For purposes of audits of the 2010 through 2014 taxable years, all banks and regulated bank affiliates have been given a conclusive presumption of worthlessness with respect to credit-related charge-offs.
Specific Order Method.
In addition to the conclusive presumption for credit-related charge-offs provided by the Directive, the Directive liberalizes the specific order method available under the regulations, which allows banks and regulated corporations a presumption for charge-offs made pursuant to a specific order or written confirmation by a regulator. Under the Directive, LBI examiners are instructed not to challenge worthless debt deductions claimed during taxable years 2010-2014 by a bank or regulated bank affiliate (including a partnership wholly owned by a bank and its regulated affiliates) in excess of its credit-related charge-offs for a charge-off taken pursuant to a specific order or written confirmation by a bank regulator (and reported on a financial statement filed with the SEC or required to be provided to a bank regulator). In particular, an LBI examiner is not to challenge a deduction made pursuant to a specific order or written confirmation even if the bank or regulated bank affiliate does not provide the examiner with a copy of the specific order or written confirmation. The tax basis test described above applies, ignoring any portion of the charge-off not related to credit impairment (but taking into account amounts charged off pursuant to the specific order or written confirmation).
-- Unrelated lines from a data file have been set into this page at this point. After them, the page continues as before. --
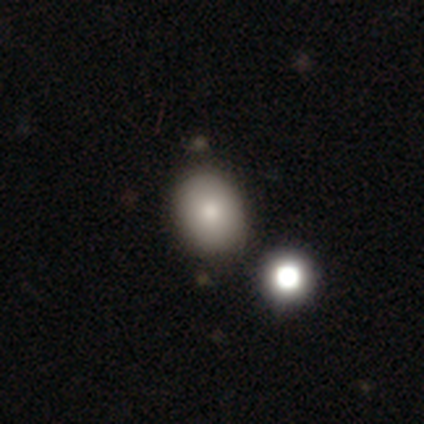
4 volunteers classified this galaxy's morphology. This is possibly a smooth galaxy (50%). How rounded: possibly round (50%, tied with in between). Merging: clearly none (100%).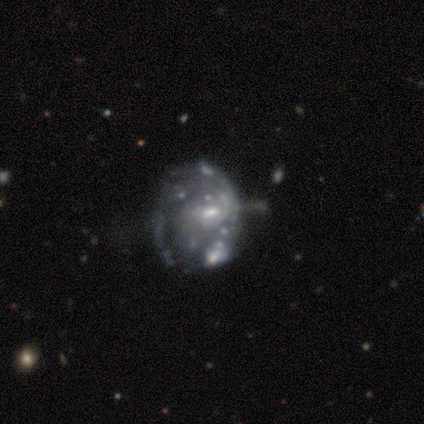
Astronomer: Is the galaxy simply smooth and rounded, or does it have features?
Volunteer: featured or disk — 94%.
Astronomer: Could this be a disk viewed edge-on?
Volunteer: no — 100%.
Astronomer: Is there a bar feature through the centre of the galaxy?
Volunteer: no — 56% (runner-up: weak, 35%).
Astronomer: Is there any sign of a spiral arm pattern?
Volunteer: yes — 53% (runner-up: no, 47%).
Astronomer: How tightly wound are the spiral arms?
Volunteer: tight — 72%.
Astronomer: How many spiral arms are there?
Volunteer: can't tell — 78%.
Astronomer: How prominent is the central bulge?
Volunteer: small — 71%.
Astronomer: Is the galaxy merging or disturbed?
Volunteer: major disturbance — 28% (runner-up: minor disturbance, 19%).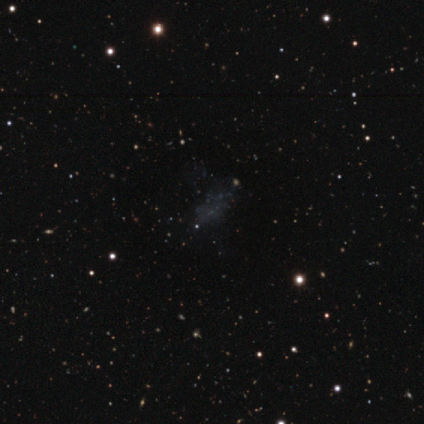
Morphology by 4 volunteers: smooth_or_featured: star or artifact (p=0.75) [alt: featured or disk p=0.25]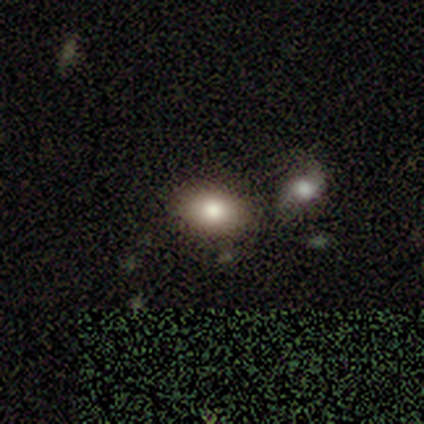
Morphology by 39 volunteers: Smooth or featured?
  - smooth: 82% *
  - star or artifact: 13%
  - featured or disk: 5%
How rounded?
  - in between: 88% *
  - round: 12%
  - cigar-shaped: 0%
Merging?
  - none: 82% *
  - merger: 15%
  - major disturbance: 3%
  - minor disturbance: 0%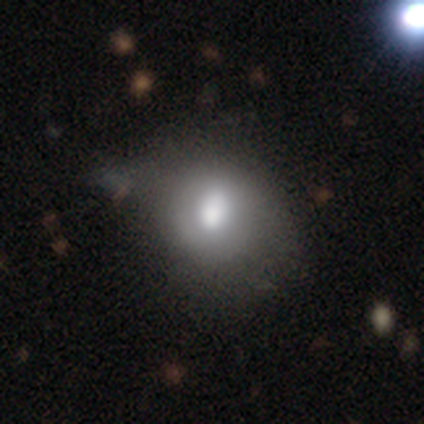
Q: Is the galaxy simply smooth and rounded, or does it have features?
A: smooth — 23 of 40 (57%).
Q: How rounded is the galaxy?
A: round — 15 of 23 (65%).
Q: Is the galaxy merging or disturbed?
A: none — 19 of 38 (50%).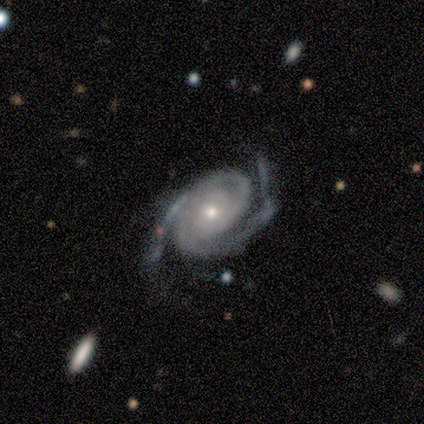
Q: Smooth or featured?
A: featured or disk (98%); runner-up: smooth (2%)
Q: Edge-on disk?
A: no (98%); runner-up: yes (2%)
Q: Bar?
A: no (85%); runner-up: weak (15%)
Q: Spiral arms?
A: yes (100%)
Q: Spiral winding?
A: tight (51%); runner-up: medium (41%)
Q: Spiral arm count?
A: 2 (97%); runner-up: can't tell (3%)
Q: Bulge size?
A: moderate (49%); runner-up: small (41%)
Q: Merging?
A: none (54%); runner-up: minor disturbance (37%)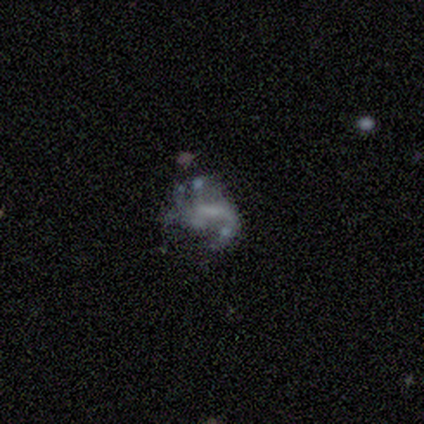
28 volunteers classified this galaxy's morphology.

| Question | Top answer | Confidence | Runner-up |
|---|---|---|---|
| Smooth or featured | featured or disk | 68% | star or artifact (18%) |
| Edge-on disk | no | 100% | — |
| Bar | no | 42% | weak (37%) |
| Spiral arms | yes | 53% | no (47%) |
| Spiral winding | medium | 40% | tied: loose (40%) |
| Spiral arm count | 1 | 30% | tied: 2 (30%), can't tell (30%) |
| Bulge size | none | 47% | small (37%) |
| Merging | major disturbance | 35% | none (30%) |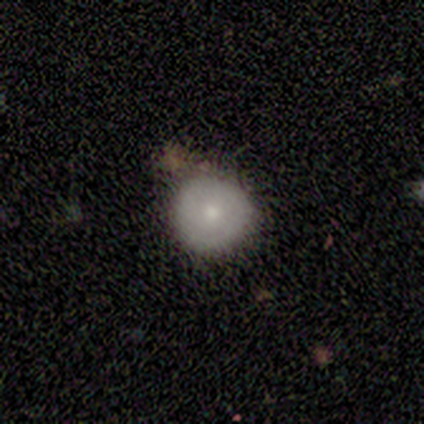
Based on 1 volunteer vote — Overall: smooth (100%). How rounded: round (100%). Merging: merger (100%).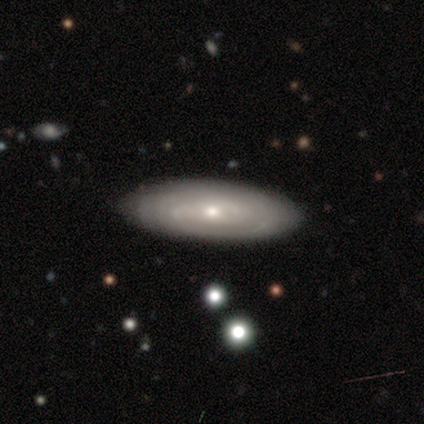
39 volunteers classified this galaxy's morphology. featured or disk 72%, smooth 26%, star or artifact 3%. Down the decision tree: edge-on disk — no (86%); bar — no (83%); spiral arms — yes (88%); spiral arm count — can't tell (76%); spiral winding — tight (67%); bulge size — small (71%); merging — none (95%).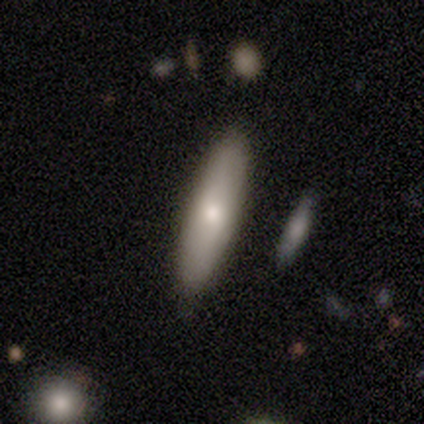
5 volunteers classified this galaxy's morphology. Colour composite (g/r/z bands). It shows a smooth galaxy with no disk features (60%) that is cigar-shaped (67%). Merging: none (100%).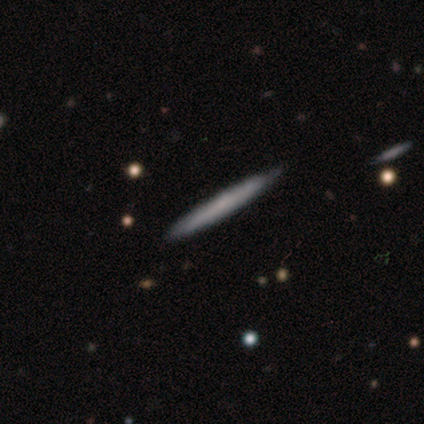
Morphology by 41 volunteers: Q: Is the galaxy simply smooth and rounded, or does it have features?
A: featured or disk — 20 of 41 (49%).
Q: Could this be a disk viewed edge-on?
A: yes — 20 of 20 (100%).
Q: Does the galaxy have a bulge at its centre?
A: none — 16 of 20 (80%).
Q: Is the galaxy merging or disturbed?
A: none — 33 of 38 (87%).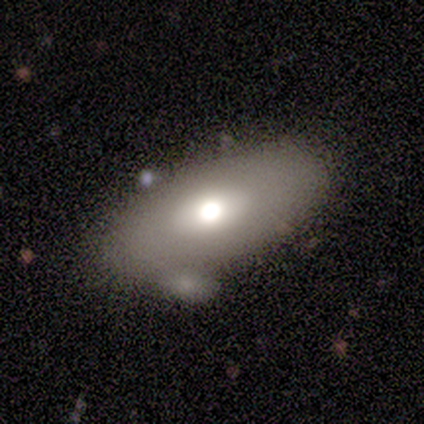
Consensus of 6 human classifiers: Morphology: type=smooth (50%, tied with featured or disk); roundness=in between (100%); merging=none (67%).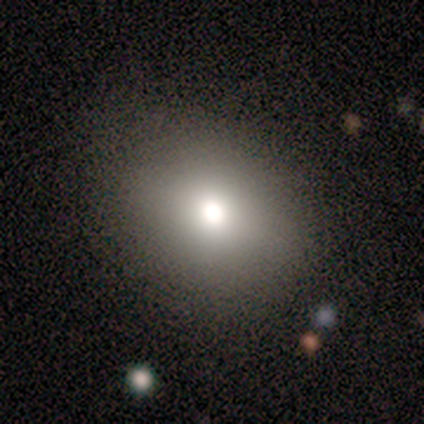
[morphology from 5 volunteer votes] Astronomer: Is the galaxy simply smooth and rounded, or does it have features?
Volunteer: smooth — 80%.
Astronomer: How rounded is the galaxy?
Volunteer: round — 75%.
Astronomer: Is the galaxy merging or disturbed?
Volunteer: none — 100%.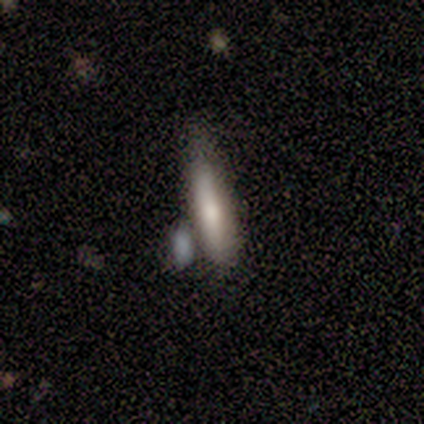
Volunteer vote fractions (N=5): smooth_or_featured: smooth (p=0.60) [alt: featured or disk p=0.40]
how_rounded: cigar-shaped (p=0.67) [alt: in between p=0.33]
merging: minor disturbance (p=0.60) [alt: none p=0.20]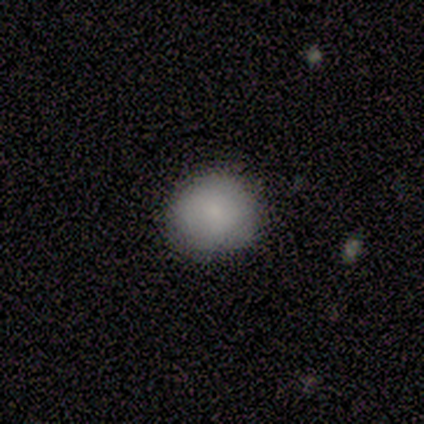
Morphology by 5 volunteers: A smooth galaxy with no disk features (60%) that is round (100%). Merging: none (67%).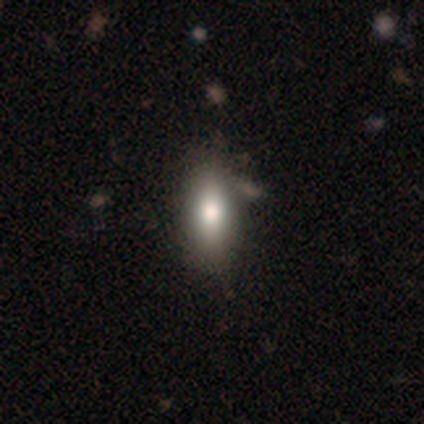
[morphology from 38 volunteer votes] Smooth or featured? 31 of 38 (82%) said smooth. How rounded? 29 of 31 (94%) said in between. Merging? 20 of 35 (57%) said none.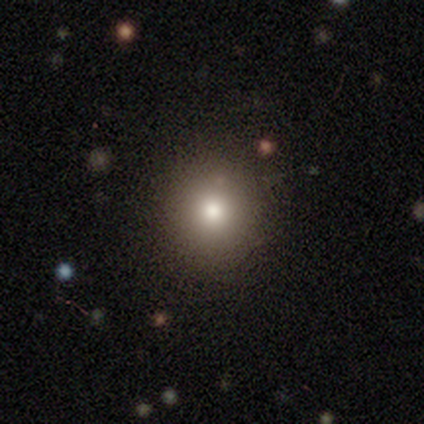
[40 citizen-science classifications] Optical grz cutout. It shows a smooth galaxy with no disk features (70%) that is round (89%). Merging: none (74%).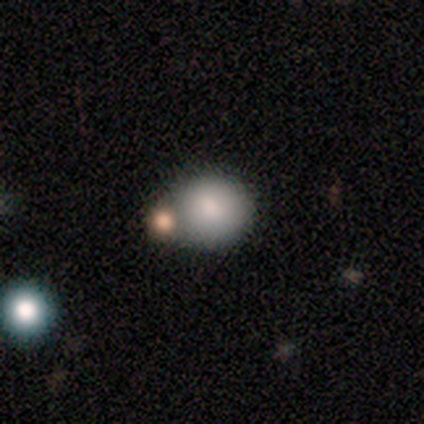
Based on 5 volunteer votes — Volunteers were most divided on "merging": none: 50%, minor disturbance: 25%, merger: 25%, major disturbance: 0%. More confident: smooth or featured — smooth (80%); how rounded — round (75%).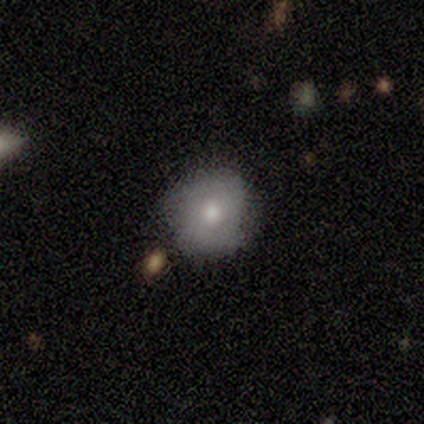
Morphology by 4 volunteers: smooth_or_featured: smooth (p=0.50) [tied with: featured or disk p=0.50]
how_rounded: round (p=1.00)
merging: none (p=0.75) [alt: merger p=0.25]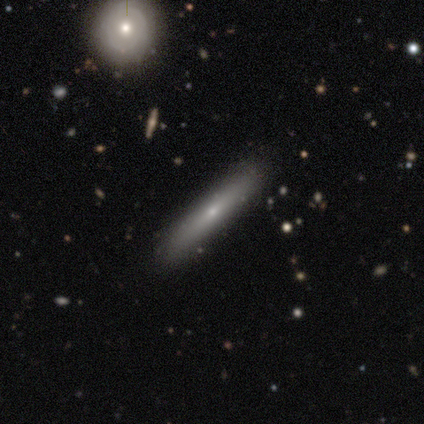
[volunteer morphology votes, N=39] Volunteers were most divided on "smooth or featured": smooth: 56%, featured or disk: 41%, star or artifact: 3%. More confident: how rounded — cigar-shaped (95%); merging — none (84%).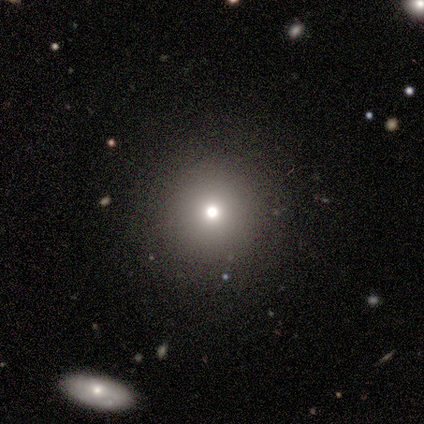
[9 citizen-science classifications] This is likely a smooth galaxy (78%). How rounded: clearly round (100%). Merging: clearly none (88%).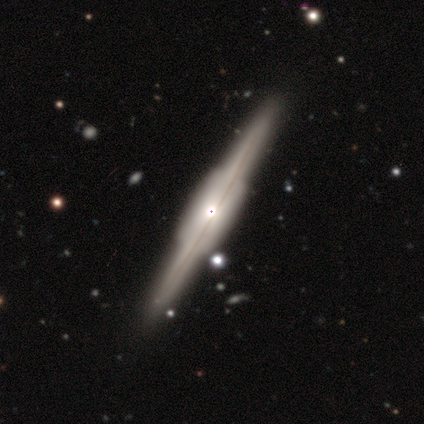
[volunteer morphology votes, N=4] Q: Smooth or featured?
A: featured or disk (100%)
Q: Edge-on disk?
A: yes (100%)
Q: Edge-on bulge?
A: boxy (50%); runner-up: none (25%)
Q: Merging?
A: none (75%); runner-up: merger (25%)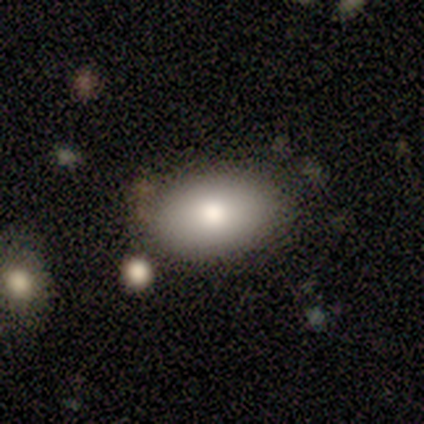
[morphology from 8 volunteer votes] A smooth galaxy with no disk features (88%) that is in between round and cigar-shaped (100%). Merging: none (62%).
For banks that have made the conformity election, LBI examiners are instructed not to challenge worthless debt deductions if a bank has made a proper conformity election, even if the bank does not have the written determination from its regulator that the bank maintains and applies loan loss classification standards that are consistent with regulatory standards. There is no tax basis test. Unlike the other methods, this method is available only to banks and is not available to regulated bank affiliates.
For banks and regulated bank affiliates using any of these three methods, LBI examiners are instructed not to challenge deductions for estimated selling costs to the extent such selling costs are included in the charge-off reported by the bank or bank subsidiary in its financial statements filed with the SEC or the bank regulator.
Amended Returns and Adjustment Year
Banks and regulated bank affiliates that choose to follow the Directive may implement the applicable changes by filing an amended return or making the changes in its return for the current year. The first year that a taxpayer adopts the Directive is labeled as an Adjustment Year and special calculation and adjustment rules apply.
Upon examination, taxpayers that chose to follow the Directive must complete and sign a certification statement (a copy of which, as included in the Directive, is attached). The certification statement must be signed by the individual authorized to sign the taxpayer’s tax returns for the year under audit and must certify under penalty of perjury as to certain of the applicable requirements for a worthless debt deduction under the Directive.